## Work task A
Tally the lines of the records that contain the string "shoulder", with case counting, and give only the number.

## Text
[Start of Attachment]

- Use EXPLAIN to profile the query execution plan
- Use Slow Query Log (always have it on!)
- Don't use DISTINCT when you have or could use GROUP BY
- Insert performance
- Batch INSERT and REPLACE
- Use LOAD DATA instead of INSERT
- LIMIT m,n may not be as fast as it sounds. Learn how to improve it and read more about Efficient Pagination Using MySQL
- Don't use ORDER BY RAND() if you have > ~2K records
- Use SQL_NO_CACHE when you are SELECTing frequently updated data or large sets of data
- Avoid wildcards at the start of LIKE queries
- Avoid correlated subqueries and in select and where clause (try to avoid in)
- No calculated comparisons -- isolate indexed columns
- ORDER BY and LIMIT work best with equalities and covered indexes
- Separate text/blobs from metadata, don't put text/blobs in results if you don't need them
- Derived tables (subqueries in the FROM clause) can be useful
for retrieving BLOBs without sorting them. (Self-join can speed up a
query if 1st part finds the IDs and uses then to fetch the rest)
- ALTER TABLE...ORDER BY can take data sorted chronologically
and re-order it by a different field -- this can make queries on that
field run faster (maybe this goes in indexing?)
- Know when to split a complex query and join smaller ones
- Delete small amounts at a time if you can
- Make similar queries consistent so cache is used
- Have good SQL query standards
- Don't use deprecated features
- Turning OR on multiple index fields (<5.0) into UNION may
speed things up (with LIMIT), after 5.0 the index_merge should pick
stuff up.
- Don't use COUNT * on Innodb tables for every search, do it a
few times and/or summary tables, or if you need it for the total # of
rows, use SQL_CALC_FOUND_ROWS and SELECT FOUND_ROWS()
- Use INSERT ... ON DUPLICATE KEY update (INSERT IGNORE) to avoid having to SELECT
- use groupwise maximum instead of subqueries
- Avoid using IN(...) when selecting on indexed fields, It will kill the performance of SELECT query.
- Prefer using UNION ALL if you don't need to merge the result
Scaling Performance Tips:
- Use benchmarking
- isolate workloads don't let administrative work interfere with customer performance. (ie backups)
- Debugging sucks, testing rocks!
- As your data grows, indexing may change (cardinality and
selectivity change). Structuring may want to change. Make your schema
as modular as your code. Make your code able to scale. Plan and
embrace change, and get developers to do the same.
Network Performance Tips:
- Minimize traffic by fetching only what you need.
- Paging/chunked data retrieval to limit
- Don't use SELECT *
- Be wary of lots of small quick queries if a longer query can be more efficient
- Use multi_query if appropriate to reduce round-trips
- Use stored procedures to avoid bandwidth wastage
OS Performance Tips:
- Use proper data partitions
- For Cluster. Start thinking about Cluster *before* you need them
- Keep the database host as clean as possible. Do you really need a windowing system on that server?

[End of Attachment]

[Body or hand keypoint data]

[Start of Attachment]

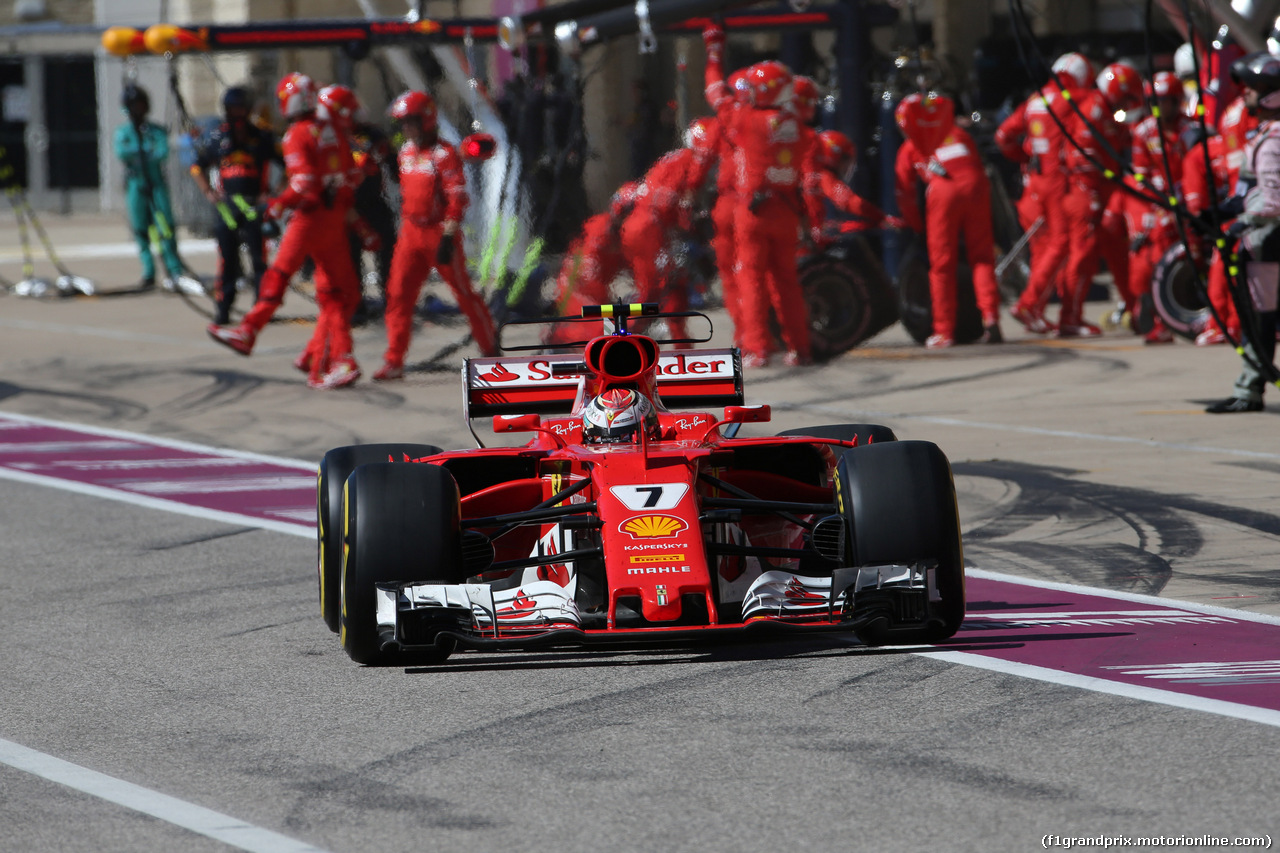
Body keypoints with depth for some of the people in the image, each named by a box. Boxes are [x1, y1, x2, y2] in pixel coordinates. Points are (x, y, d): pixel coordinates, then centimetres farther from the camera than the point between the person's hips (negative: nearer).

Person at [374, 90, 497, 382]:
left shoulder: (444, 154, -13)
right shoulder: (406, 152, 11)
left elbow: (457, 199, -17)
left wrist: (447, 238, -21)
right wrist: (405, 225, 22)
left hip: (439, 233, -7)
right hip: (411, 234, 7)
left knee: (464, 292, 3)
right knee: (398, 294, -3)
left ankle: (491, 348, 18)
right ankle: (394, 362, -2)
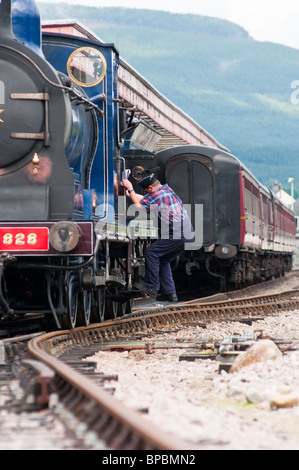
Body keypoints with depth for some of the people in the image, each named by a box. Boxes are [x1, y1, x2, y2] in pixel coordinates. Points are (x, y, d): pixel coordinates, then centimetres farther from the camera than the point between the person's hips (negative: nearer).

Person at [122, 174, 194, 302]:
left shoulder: (157, 195, -11)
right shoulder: (167, 189, 19)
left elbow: (139, 205, -3)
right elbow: (144, 199, 30)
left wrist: (130, 189, 6)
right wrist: (129, 193, 30)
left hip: (177, 235, -10)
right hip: (188, 235, 10)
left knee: (152, 252, -4)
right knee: (163, 260, 15)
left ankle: (152, 288, -3)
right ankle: (170, 293, 12)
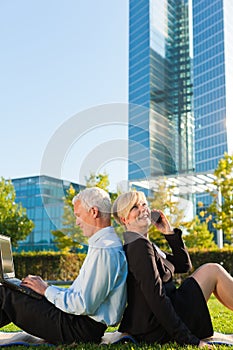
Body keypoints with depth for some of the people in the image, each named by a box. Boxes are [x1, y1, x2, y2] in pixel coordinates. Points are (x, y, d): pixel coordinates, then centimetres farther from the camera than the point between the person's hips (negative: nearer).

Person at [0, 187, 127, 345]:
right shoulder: (107, 244, 14)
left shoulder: (105, 251, -21)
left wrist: (47, 290, -11)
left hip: (81, 329, -10)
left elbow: (84, 306, -24)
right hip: (83, 323, 10)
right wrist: (46, 286, 11)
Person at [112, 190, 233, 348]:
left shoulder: (144, 244, 14)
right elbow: (156, 298, -24)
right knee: (214, 270, -1)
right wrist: (189, 339, -22)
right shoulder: (139, 246, -18)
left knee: (210, 269, 18)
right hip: (158, 331, -10)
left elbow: (183, 265, 17)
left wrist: (169, 232, 6)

[End of Attachment]

## Work task B
Rewrite the passage of the MySQL performance tips between "- Debugging sucks, testing" and "do the same.", inclusive, replacing "schema" with "database design".

## Your solution A
8

## Your solution B
- Debugging sucks, testing rocks!
- As your data grows, indexing may change (cardinality and
selectivity change). Structuring may want to change. Make your database design
as modular as your code. Make your code able to scale. Plan and
embrace change, and get developers to do the same.